• A New Business Entity May Give Charitable Ventures Access to More Financing Opportunities
  • November 20, 2008
  • Law Firm: Blank Rome LLP - Philadelphia Office
  • In this time of financial crisis, charitable ventures may want to consider utilizing a new business structure - a Low-Profit Limited Liability Company (an “L3C”) - to access additional financing opportunities. An L3C is a new type of limited liability company that is a for-profit entity formed to engage in socially beneficial activities.

    Advocates of L3Cs maintain that this new kind of business will accomplish two major goals: (1) giving private foundations an opportunity to have a modest return on an investment and the ability to recoup invested funds, and (2) giving companies with socially responsible goals access to new capital by expanding the list of possible investors to include private foundations, nonprofit organizations, for-profit corporations, governments, and inde­pendent investors.

    For example, a private foundation may be able to invest in an L3C via a special type of grant-making- program-related investments (PRIs). In the past, many private foundations have avoided PRIs, given the out-dated requirements in the Treasury Regulations and the need for IRS approval where the PRI deviates from those outdated models. Because L3Cs are specifically structured to meet federal requirements for a PRI, advocates hope that L3Cs will make it easier for private foundations to identify social-purpose businesses and invest in those businesses through PRIs. Additionally, advocates hope that the private foundations, given the PRI requirements, will assume the less commercially viable parts of the investments, so as to accommodate private investors who may demand higher returns and less risk.

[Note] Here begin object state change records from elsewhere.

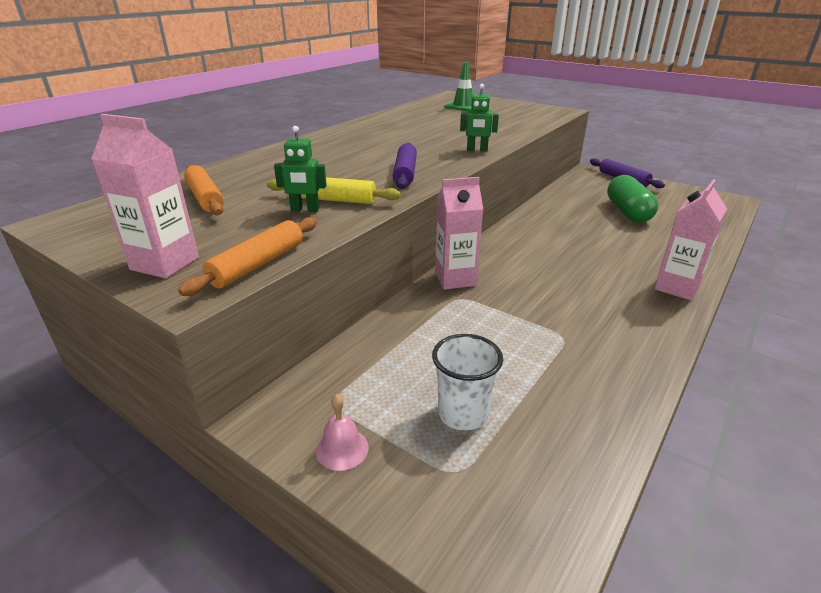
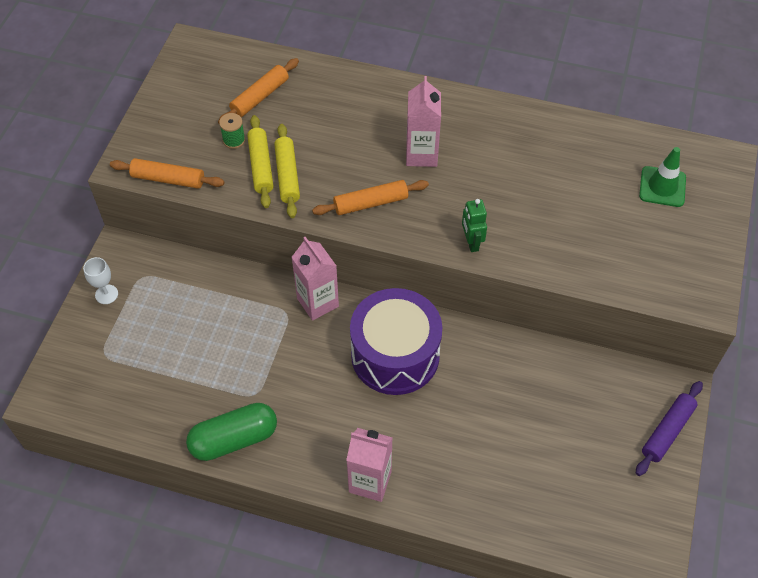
camera: 70 degrees right, 25 degrees up
pink carton [91,114,199,278] -> pink carton moved to [406,76,441,167]
green robot [274,126,327,212] -> yellow rolling pin [247,115,274,208]
pink bell [316,394,369,471] -> white goblet [83,257,118,304]
purple rolling pin [393,143,417,189] -> orange rolling pin [312,180,429,215]
white cup [432,334,503,430] -> none
green capsule [607,175,658,223] -> green capsule moved to [186,403,277,461]
none -> green spool [219,113,245,149]
none -> purple drum [350,288,442,395]

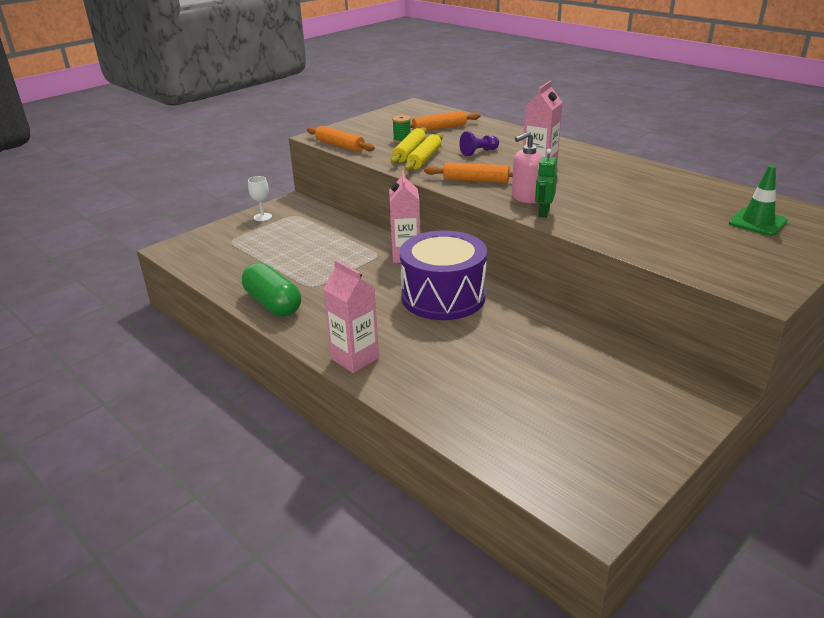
camera: 30 degrees right, 25 degrees down
green capsule [186,403,277,461] -> green capsule turned 45 degrees clockwise [242,262,301,317]
purple rolling pin [636,381,703,476] -> none
none -> purple pawn [459,131,499,156]
none -> pink soap dispenser [512,132,543,203]

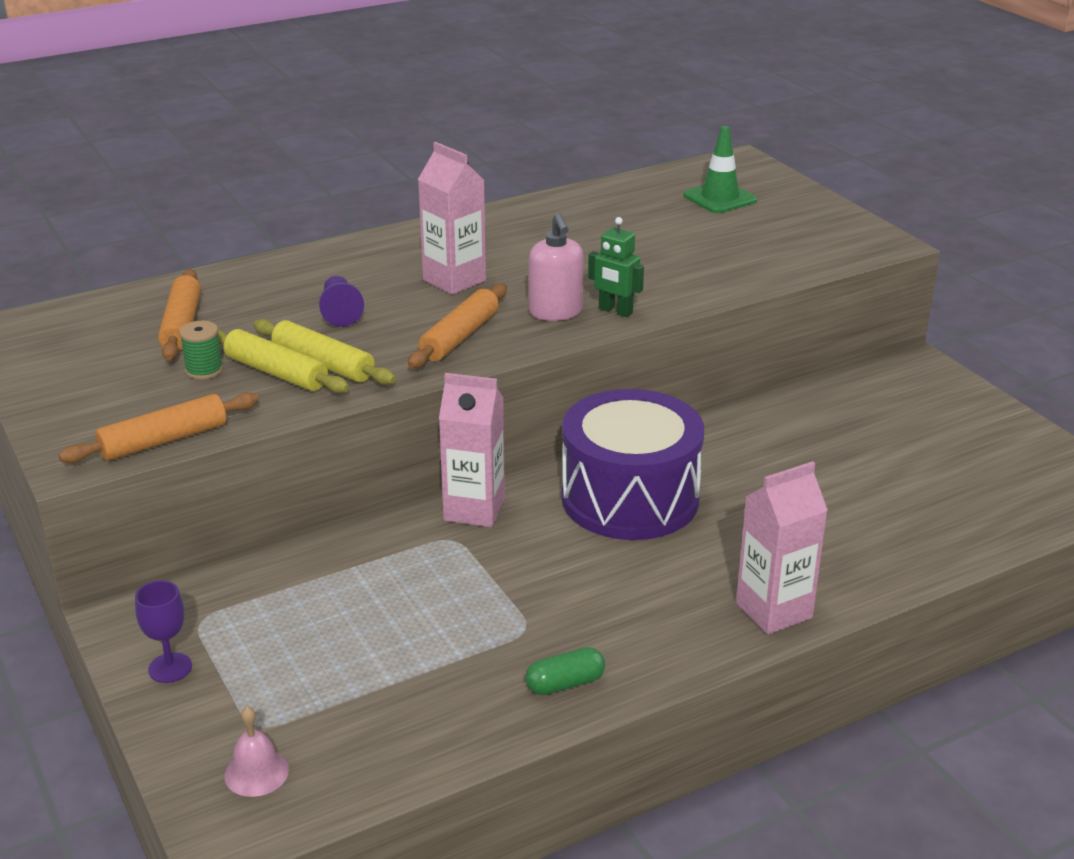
camera: 75 degrees left, 0 degrees up
green capsule [242,262,301,317] -> green capsule [525,647,605,695], size x0.52
white goblet [248,176,272,221] -> purple goblet [135,580,192,683]
none -> pink bell [224,706,289,797]

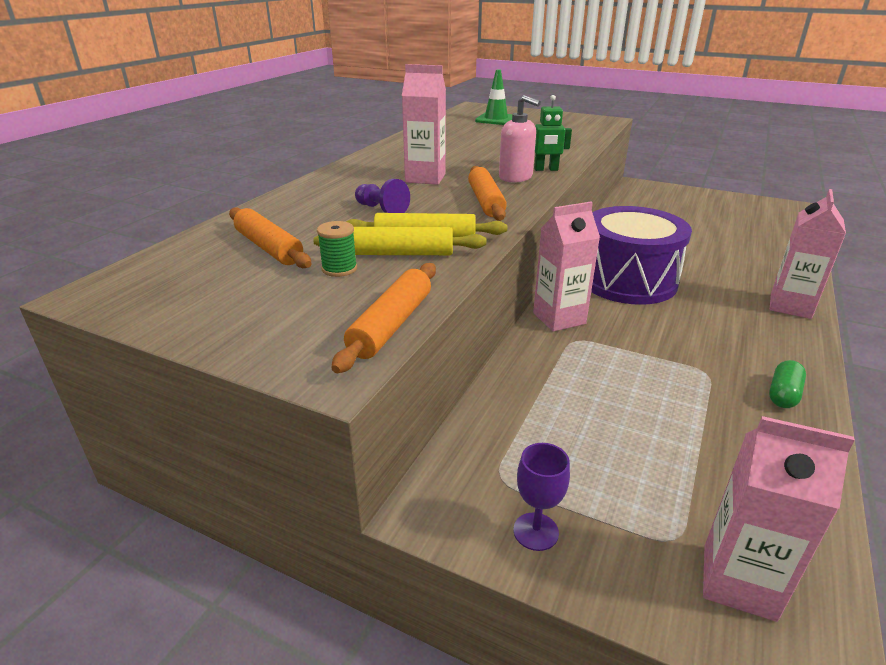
camera: 35 degrees left, 0 degrees up
pink bell [224,706,289,797] -> pink carton [703,416,855,622]

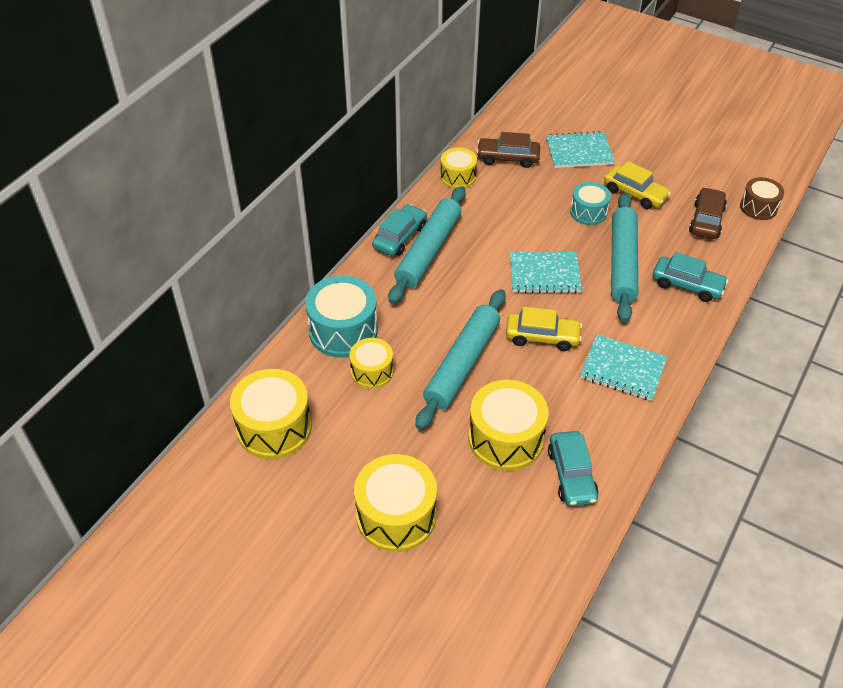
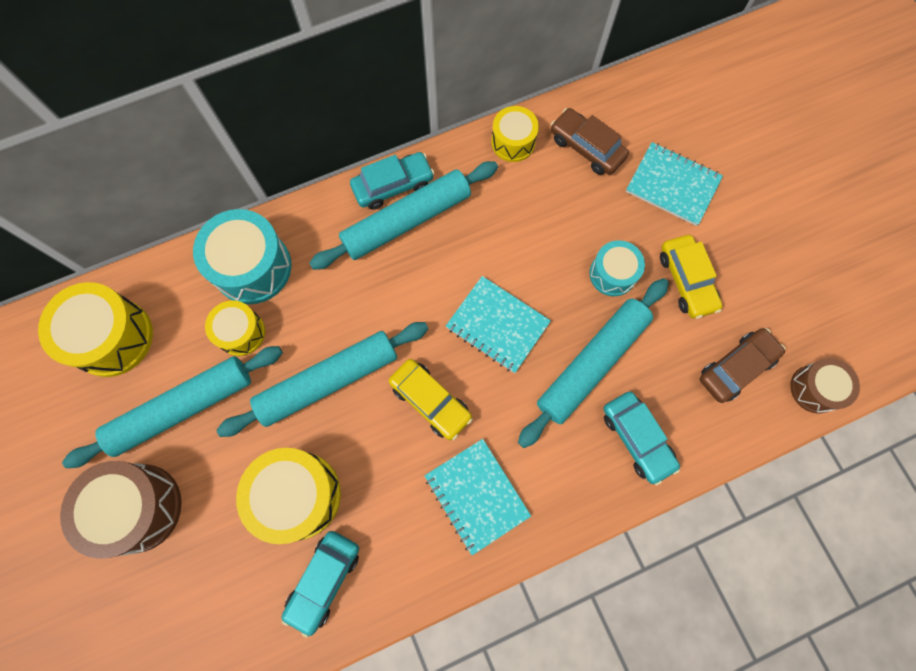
camera: 35 degrees right, 25 degrees up
yellow drum [354,454,437,552] -> brown drum [60,461,182,559]
none -> turquoise rolling pin [62,346,283,468]

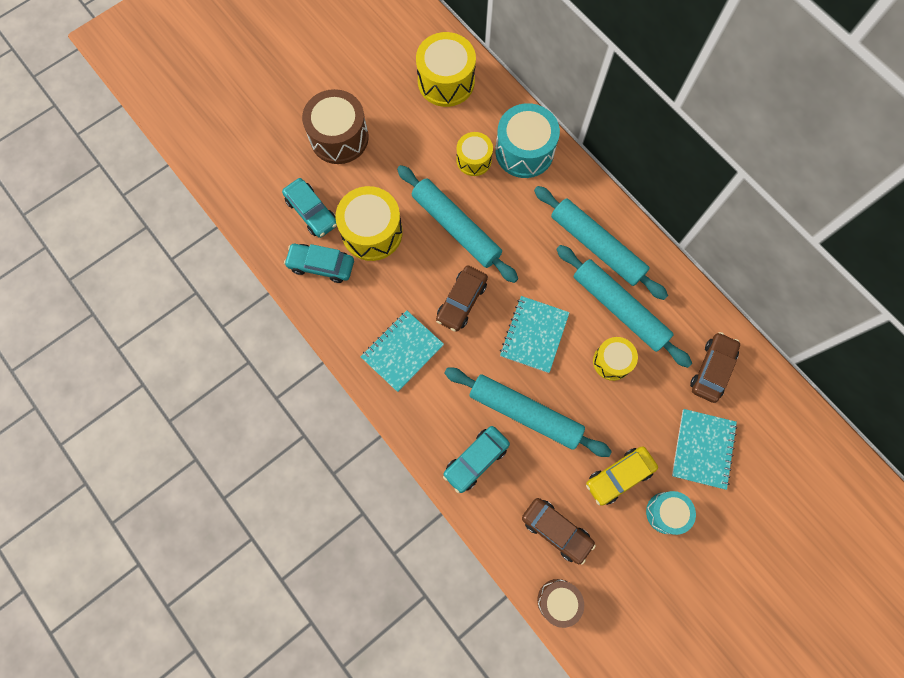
camera: 75 degrees right, 0 degrees up
turquoise rolling pin [62,346,283,468] -> turquoise rolling pin moved to [556,245,692,368]
turquoise car [350,152,435,210] -> turquoise car moved to [282,178,337,238]
yellow car [389,359,473,440] -> brown car [436,266,488,332]
yellow drum [491,106,539,162] -> yellow drum moved to [593,337,638,381]
turquoise drum [589,240,645,296] -> turquoise drum moved to [646,491,696,535]

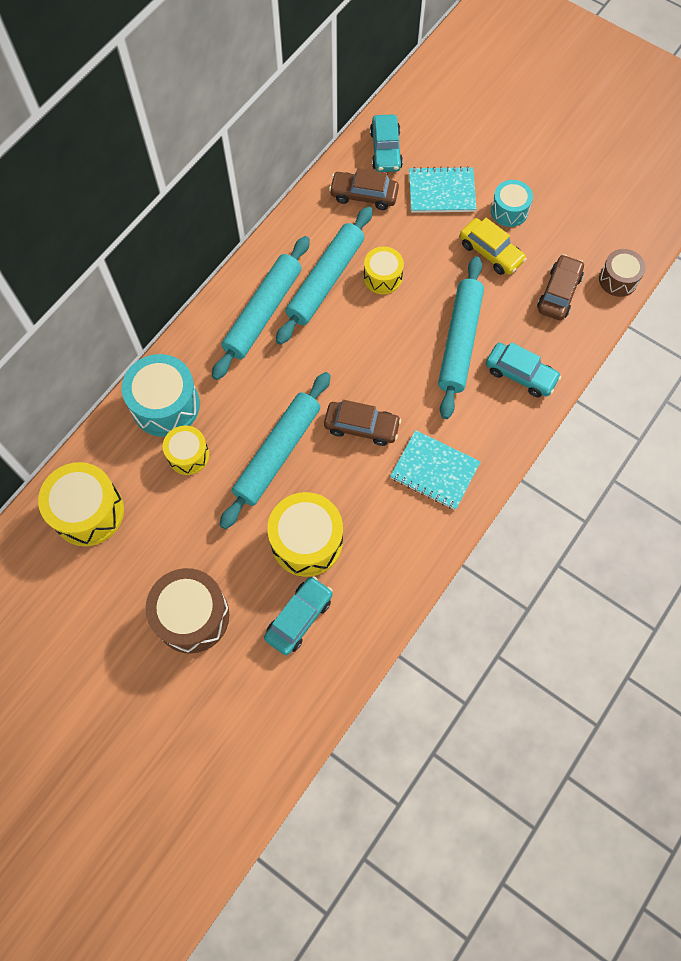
camera: 105 degrees left, 5 degrees down
turquoise car [284,244,354,283] -> turquoise car moved to [370,115,403,172]
turquoise notebook [500,296,570,373] -> none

    On April 30, 2008, Vermont became the first state to enact legislation to authorize L3Cs. North Carolina has introduced such legislation; and Georgia, Montana, Oregon, and Michigan are considering such legislation. Even though several states have expressed interest in L3Cs, it remains to be seen whether the IRS will consider a private foundation’s investment in these new entities to be a PRI. Future action by the IRS, such as formal recognition of L3Cs as compliant with the PRI regulations or the issuance of specific procedures for private foundations to follow when investing in L3Cs, may be necessary to make them attractive alternatives for private foundations.